In Oklahoma, 40% of COVID-19 cases and 80% of the deaths involve older residents and their caregivers, Stitt said.
Viewers questioned Stitt about his COVID-19-related decisions and his methodology, which at least one person referred to as “flawed.”
Stitt said repeatedly that his “safer at home” strategy is not intended to completely defeat COVID-19 but to make it manageable.
The goals, he said, were to build hospital capacity and critical supplies and to “flatten the curve” so the state’s medical system is not overwhelmed.
Stitt noted that Oklahoma had 284 cases Thursday requiring hospitalization, about half the number of a month ago and a small fraction of the roughly 4,600 beds reserved for COVID-19 patients.

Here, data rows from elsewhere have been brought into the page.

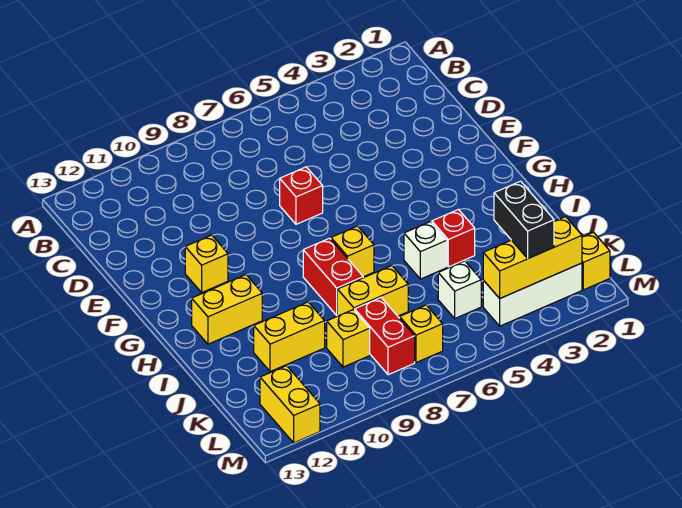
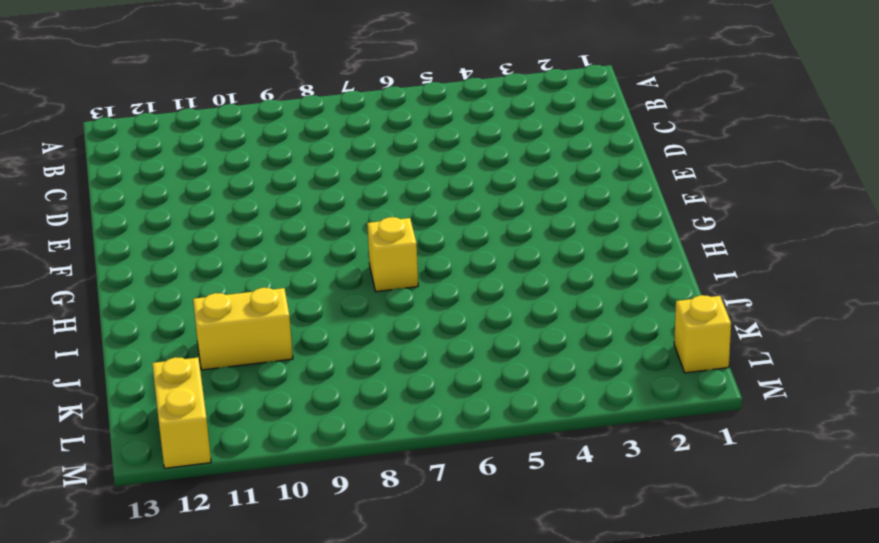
none -> red brick E7 level 1
none -> yellow brick F11 level 1
none -> red brick H8:I8 level 1

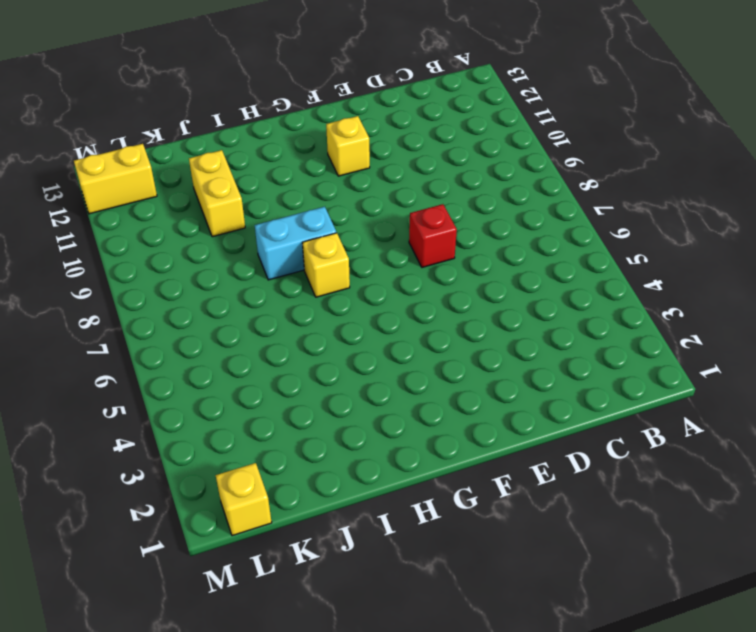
cyan brick H8:I8 level 1 -> red brick H8:I8 level 1
none -> yellow brick H11:H12 level 1
none -> red brick I4 level 1
none -> white brick I5 level 1

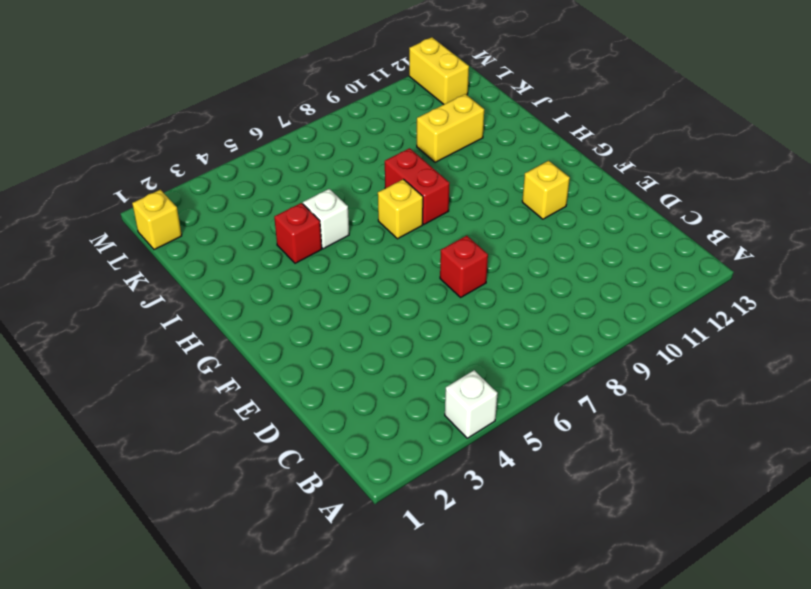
white brick A4 level 1 -> white brick K5 level 1
none -> yellow brick H11:H12 level 1
none -> yellow brick J7:J8 level 1
none -> red brick K8:L8 level 1

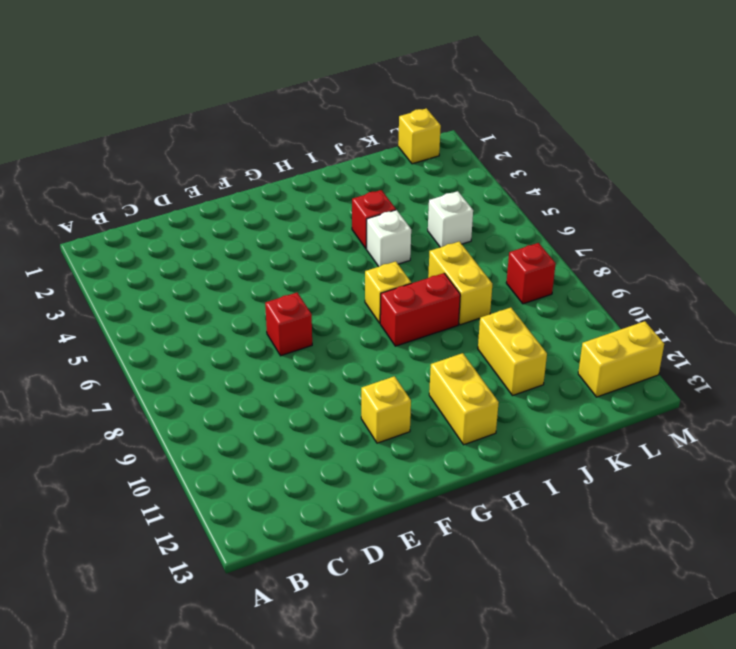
red brick L8 level 1 -> red brick K8:L8 level 1
none -> yellow brick K9 level 1
none -> white brick L2:L4 level 1
none -> yellow brick L7 level 1

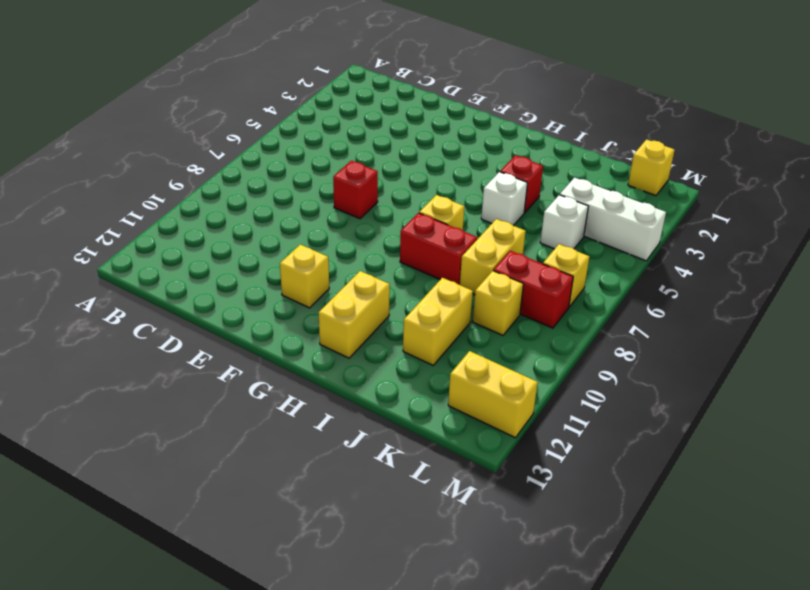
white brick K4:M4 level 1 -> white brick L2:L4 level 1
none -> yellow brick L2:L4 level 2
none -> black brick K3:L3 level 3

Lankford also warned against the idea that every person can be protected from the virus or that the epidemic’s disruptions will be easily overcome.
“This is not about making everybody whole,” he said. “We can’t make every business whole. We can’t make every family whole, can’t make every city and state whole. The federal government is not being made whole in all of this.
“We can’t borrow from each other, which is what we’re doing, over and over again and think there’s no long-term effect,” Lankford said.
“We need to be attentive to what we’re spending and not have the expectation that the federal government is just going to print money and have unlimited debt and have no challenges.
“We are all going to have challenges from this. Every family, every business, every state, every municipality and the federal government. We will all have consequences.”
Asked about the possibility of additional federal aid for Oklahoma, Lankford said he prefers to give states flexibility in spending the $150 billion allocated for them in the $2.2 trillion Coronavirus Aid, Relief and Economic Security — or CARES — Act.
Oklahoma’s share is expected to be $1.6 billion, but under current rules it can be spent only on expenses directly related to the epidemic. Lankford said most of the financial problems states are dealing with are related in some way to COVID-19.